[PATCH v9 8/9] usb: chipidea: tell platform layer the ci core probe's result
Felipe Balbi
balbi at ti.com
Thu Feb 28 05:45:59 EST 2013
Hi,
On Thu, Feb 28, 2013 at 06:06:55PM +0800, Peter Chen wrote:
> > >> > > > > > > If the probe fails, the ci13xxx_add_device will not return error,
> > >> > > > > > > (bus_probe_device doesn't has return value)
> > >> > > > > > > therefore, the platform layer can't know whether core's probe
> > >> > > > > > > is successful or not, if platform layer goes on using core's struct
> > >> > > > > > > which is initialized at core's probe, the error will occur.
> > >> > > > > > >
> > >> > > > > > > This error is showed when I only compile gadget, the host-only
> > >> > > > > > > controller reports "no supported roles", and fails probe, but imx
> > >> > > > > > > platform code doesn't know it, and goes on using core's private data.
> > >> > > > > > >
> > >> > > > > > > Signed-off-by: Peter Chen <peter.chen at freescale.com>
> > >> > > > > >
> > >> > > > > > this just tells you that platform code shouldn't be using the driver
> > >> > > > > > directly. passing probe_retval via platform_data is an abomination, fix
> > >> > > > > > the real problem instead, whatever it is.
> > >> > > > >
> > >> > > > > So you suggest the platform glue layer should not use core driver's data
> > >> > > > > directly, eg, for your dwc3, the platform glue layer should not use
> > >> > > > > struct dwc3 *dwc directly?
> > >> > > >
> > >> > > > yes, and it doesn't. Ever.

ENTRIES SUPPLIED →

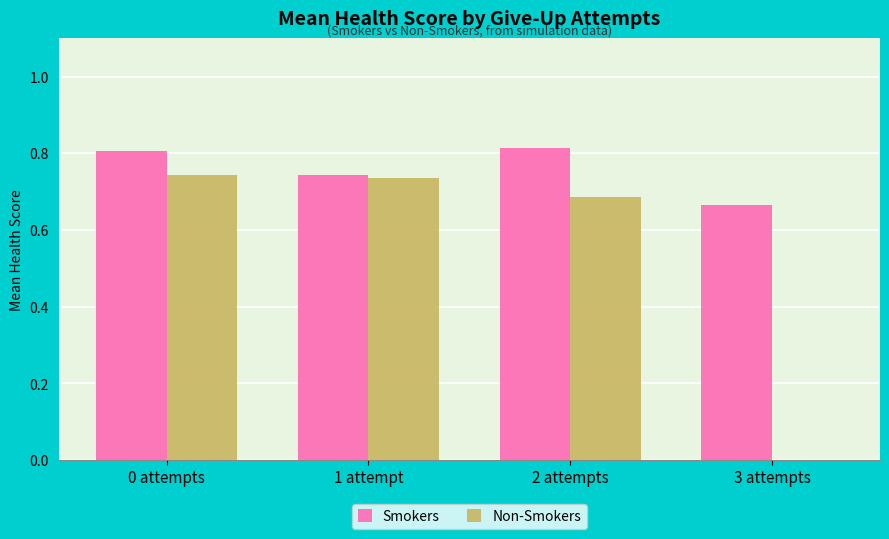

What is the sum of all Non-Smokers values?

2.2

* * *

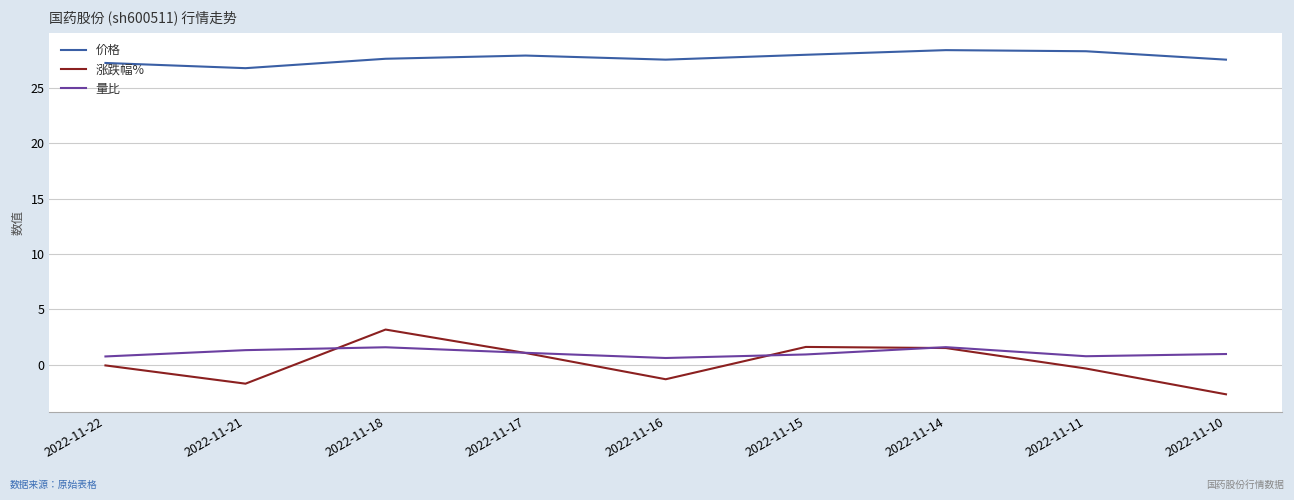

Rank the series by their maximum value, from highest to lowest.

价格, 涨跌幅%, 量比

ASSIGNED TASK 1 → In the USB chipidea patch email, what does the host-only controller report when only the gadget is compiled?
ASSIGNED TASK 2 → Please carry the USB chipidea patch email forward, starting right after its final line.

TASK RESULT 1 → It reports "no supported roles" and fails probe.

TASK RESULT 2 →
> > >> > > >
> > >> > >
> > >> > > If the dwc3 core fails to probe, but controller core clk is still on, is it
> > >> > > a valid case?
> > >> >
> > >> > of course not, but then again, core clk shouldn't be handled by glue
> > >> > layer. You need to figure out who owns the clock, if it feeds DWC3 why
> > >> > would you clk_get() and clk_prepare_enable() from glue ? Makes no sense.
> > >> >
> > >>
> > >> Sorry? I can't find clk_prepare_enable at dwc3/core.c, but at dwc3 core, it
> > >> try to access register at probe, unless platform layer open the clock, how
> > >> can the core visit the core register.
> > >
> > > Is it really this difficult to figure out ? Fair enough, below are all
> > > the details:
> > >
> > > To understand the reason why dwc3/core.c doesn't know about struct clk,
> > > you need to consider where the driver was originally written; it was
> > > written on an OMAP platform (actually first on a virtual model OMAP -
> > > somewhat like QEMU -, than on a PCIe FPGA prototype of the IP, then
> > > ARM-based FPGA prototype, then OMAP5, none of which needed explicit
> > > clock control, see below).
> > >
> > > OMAP's PM is written in such a way that a pm_runtime_get() will enable
> > > the device the all clocks necessary to be usable. Since OMAP would never
> > > need to use clocks directly and I would never be able to test that code,
> > > I decided not to add it.
> > >
> > > Now, if dwc3-exynos needs it, the sane thing to do would be add struct
> > > clk knowledge to dwc3/core.c but make it optional. If there are no
> > > clocks available, don't bail out.
> >
> > I'm not too familiar with the multitudes of platforms out there, but my
> > simple question is: why can't we have pm runtime take care of
> > enabling/disabling the clocks so that we don't have to do it in drivers?
> > Seems obvious that a platform/SoC/board should know about it's clock
> > tree structure, so why doesn't the platform code then take care of all
> > the dirty details?
>
> I agree, clock stuffs should be handled at platform layer.
> For this corner case (core probe fails), if all of us
> agree with clock needs to be closed, we may need add some
> special handling.
> For runtime pm enabled, it is easy. we can set runtime pm active at
> fail path, as platform is parent of core, it will call
> platform's runtime suspend to do low power handling.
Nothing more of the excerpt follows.